What's new

Porting Mupen64Plus to Android

paulscode

New member
Having been out of the emulation scene for a few years, I recently decided to play some of my old N64 ROMs. I went with Mupen64Plus 1.99.3 for the emulator, and I was so impressed with the program that I had to dig around in the source code. I really like the modular nature of this library - it is perfectly structured to facilitate porting to new systems.

I've decided to take a crack at porting it to Android, using the NDK (so I can use native c/c++ directly rather than having to translate the entire project into Java). I realize that current devices are probably not at a level to run N64 emulation smoothly yet, but by the time I finish the port, who knows?

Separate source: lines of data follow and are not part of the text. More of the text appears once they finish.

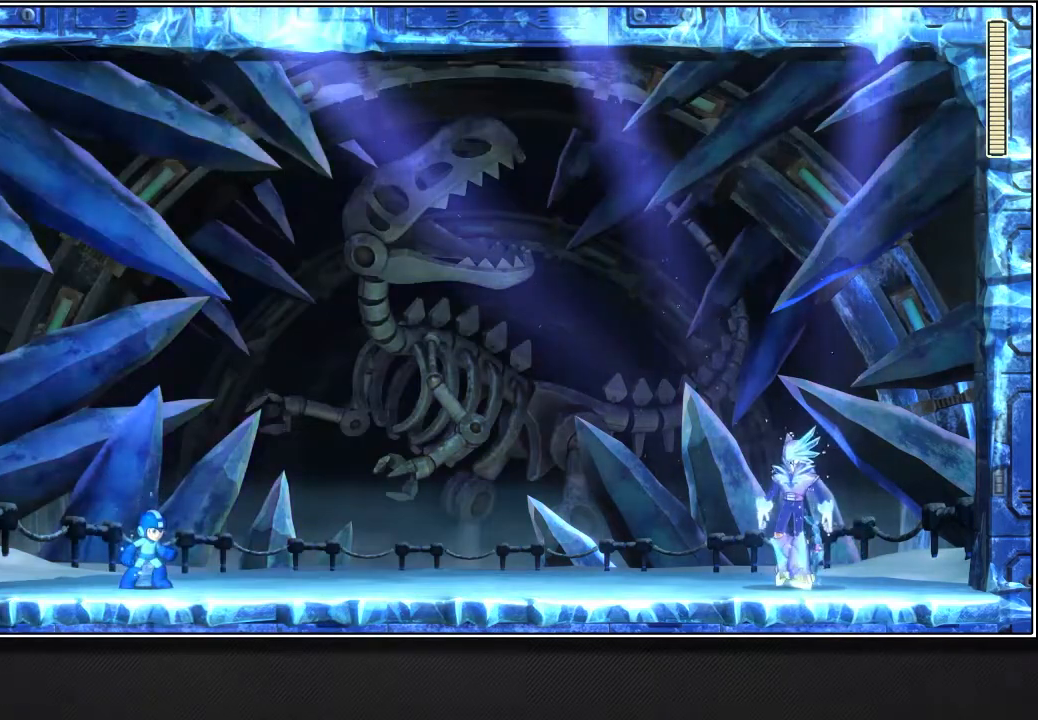
{"buttons": ["SQUARE", "L2", "R2"], "left_stick": "center", "right_stick": "center", "events": []}
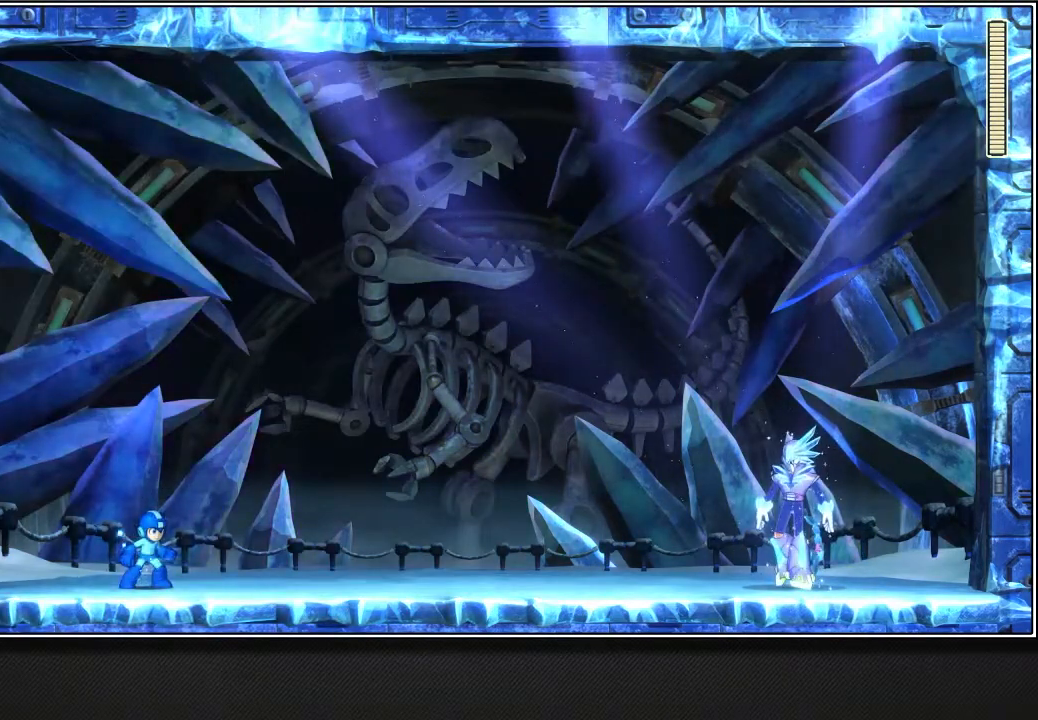
{"buttons": ["SQUARE", "L2", "R2"], "left_stick": "center", "right_stick": "center", "events": []}
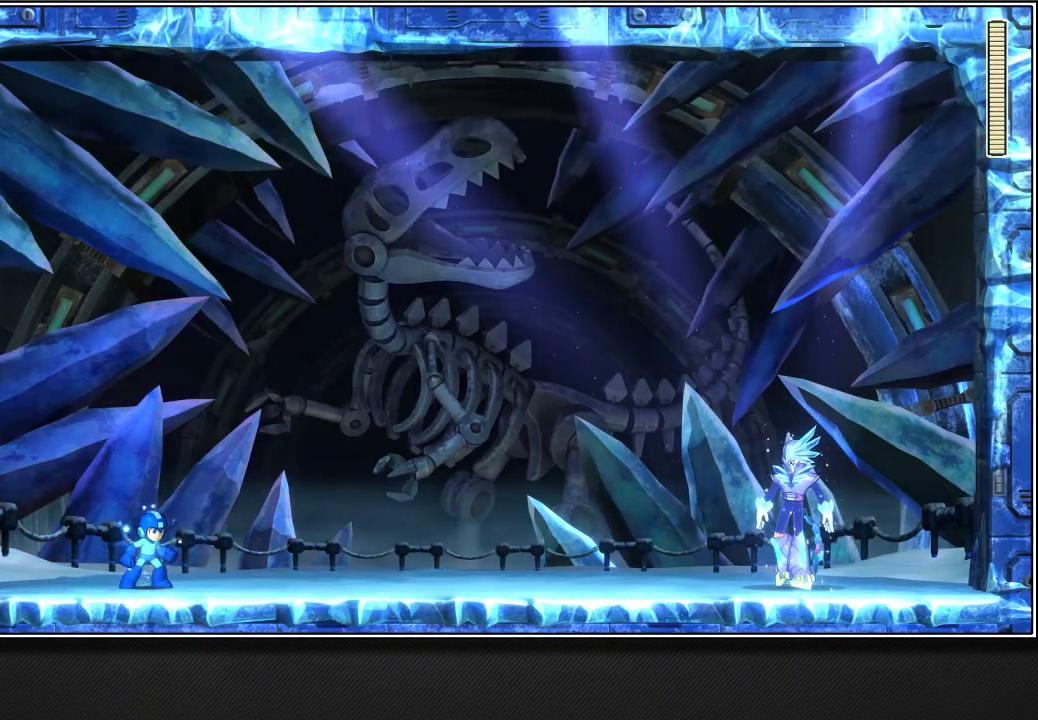
{"buttons": ["SQUARE", "L2", "R2"], "left_stick": "center", "right_stick": "center", "events": []}
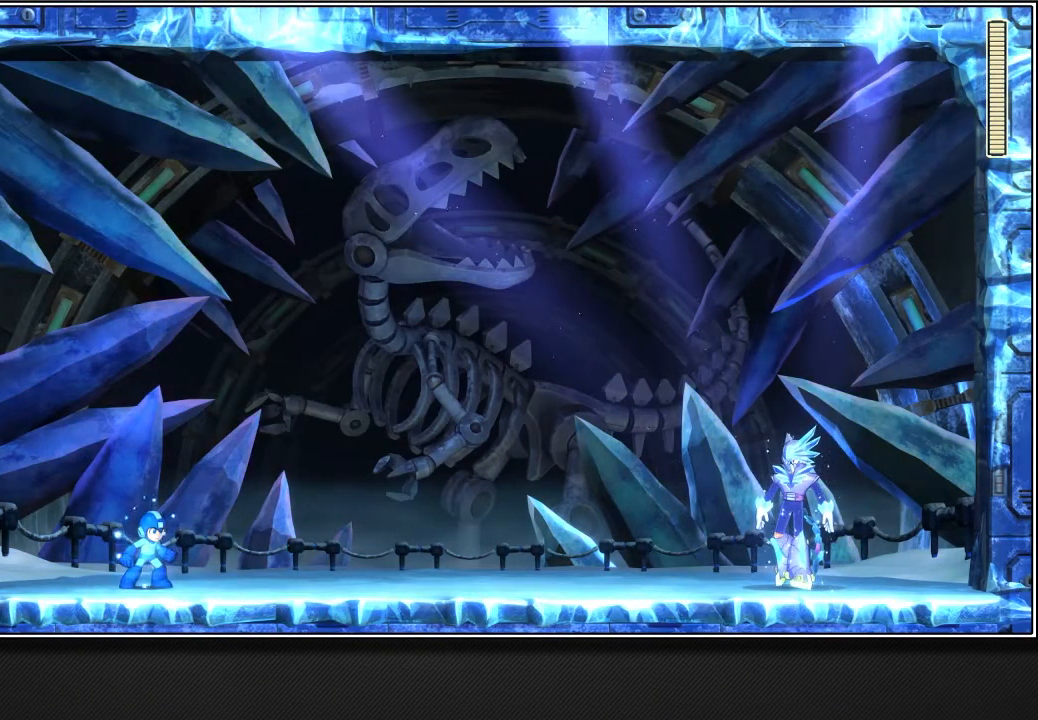
{"buttons": ["SQUARE", "L2", "R2"], "left_stick": "center", "right_stick": "center", "events": []}
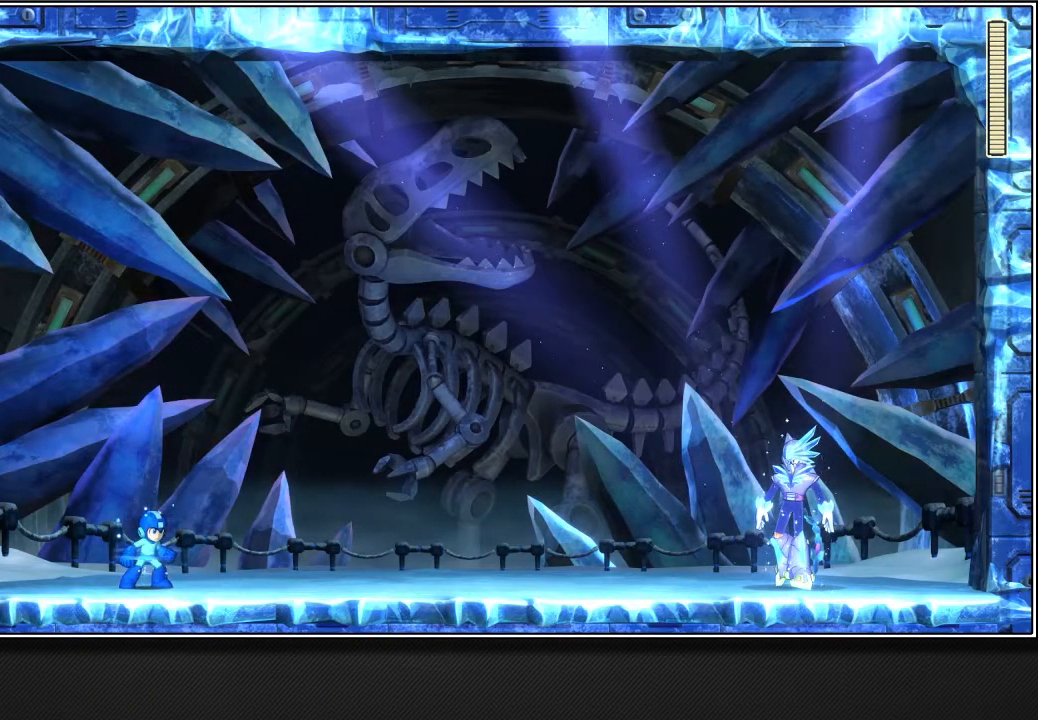
{"buttons": ["SQUARE", "L2", "R2"], "left_stick": "center", "right_stick": "center", "events": []}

I'll be using pelya's Android SDL port, which doesn't require the target device to be rooted (allowing for easy distribution through the Android Market and avoiding any licensing/warranty concerns that can come with rooting). My initial challenge is translating the Makefiles used by the Mupen64Plus source into NDK-speak (I'm rather new to the whole Makefile concept, so it will be a bit of an initial learning curve). I'll post my progress on this project here. Comments and suggestions are welcome. Also, if anyone else is already working on an Android port of Mupen64Plus, I'd be happy to collaborate.
 

Surkow

Member
You might be interested in looking into the Pandora port. The Pandora port has a new ARM dynarec but is sadly enough based on Mupen64Plus 1.5.
 
Last edited:
OP
paulscode

paulscode

New member
I had a chance to look at the source code for that Pandora port - having an ARM dynarec will definitely save me a lot of work, thanks for the tip! It should be pretty straight forward to transfer the relevant source to the latest version of Mupen64Plus (it is conveniently packaged together a folder named "new_dynarec" under the r4300 folder of mupen64plus-core).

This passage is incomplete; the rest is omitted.